TASK TO CARRY OUT => Please write the next part of the neuroscience research summaries, starting after their last sentence.

TEXT SECTION =>
Molecular neuroscience

S -nitrosylation of histone deacetylase 2 induces chromatin remodelling in neurons Nott, A. et al. Nature 27 Aug 2008 (doi: 10.1038/nature07238)

The precise mechanisms through which neurotrophic factors influence gene expression to regulate growth and survival are largely unknown. In this study, a known mediator of brain-derived neurotrophic factor signalling in neurons, nitric oxide, was found to induce S-nitrosylation of histone deacetylase 2 (HDAC2). This modification reduced HDAC2's ability to associate with chromatin, thereby facilitating the acetylation of histones H3 and H4 and resulting in the expression of genes that regulate dendritic growth and branching.

Development

Pubertal hormones modulate the addition of new cells to sexually dimorphic brain regions Ahmed, E. I. et al. Nature Neurosci. 11, 995–997 (2008)

Sexual differentiation of the nervous system was thought to take place primarily during early development. However, this study shows that gonadal steroids actively contribute to the addition of new cells to sexually dimorphic brain regions during puberty. Prepubertal gonadectomy in rats eliminated the sex-biased addition of cells to three sexually dimorphic brain nuclei, thus eliminating the differences in structure, and potentially function, between these areas in males and females. Whether gonadal hormones modulate the proliferation and/or survival of cells remains to be determined.

Saved data entries
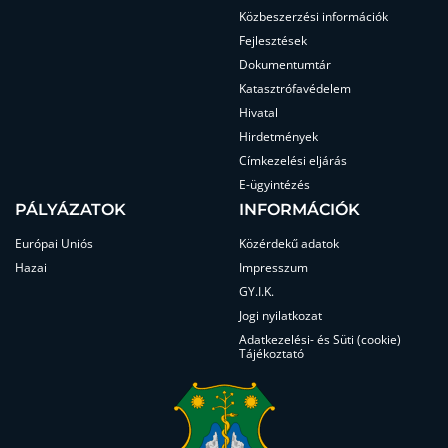
Közbeszerzési információk
Fejlesztések
Dokumentumtár
Katasztrófavédelem
Hivatal
Hirdetmények
Címkezelési eljárás
E-ügyintézés
PÁLYÁZATOK
INFORMÁCIÓK
Európai Uniós
Közérdekű adatok
Hazai
Impresszum
GY.I.K.
Jogi nyilatkozat
Adatkezelési- és Süti (cookie)
Tájékoztató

REPLY =>
Decision making

Subliminal instrumental conditioning demonstrated in the human brain Pessiglione, M. et al. Neuron 59, 561–567 (2008)

Can subliminal cues influence decision making? Participants were asked to make choices that could lead to financial gains or losses. In each trial a masked cue indicating the optimal choice for the subsequent trial was flashed onto a screen. Although participants did not consciously perceive the cues, they seemed to learn from them: as the task progressed, the percentage of 'correct' responses increased and ventral-striatum responses to masked 'reward' and 'punishment' cues increased and decreased, respectively. The findings show that associative learning of subliminal signals plays a part in decision making.

Neuroanatomy

Latency and selectivity of single neurons indicate hierarchical processing in the human medial temporal lobe Mormann, F. et al. J. Neurosci. 28, 8865–8872 (2008)

Some of the neurons in the human temporal lobe respond selectively to particular visual stimuli. However, it is unknown at what stage of visual processing this selectivity develops. The authors showed that individual parahippocampal neurons responded earlier and to more visual stimuli than entorhinal, hippocampal and amygdala neurons. These data suggest that there is a hierarchical pathway in the temporal lobe along which visual-stimulus representations gradually become more specific.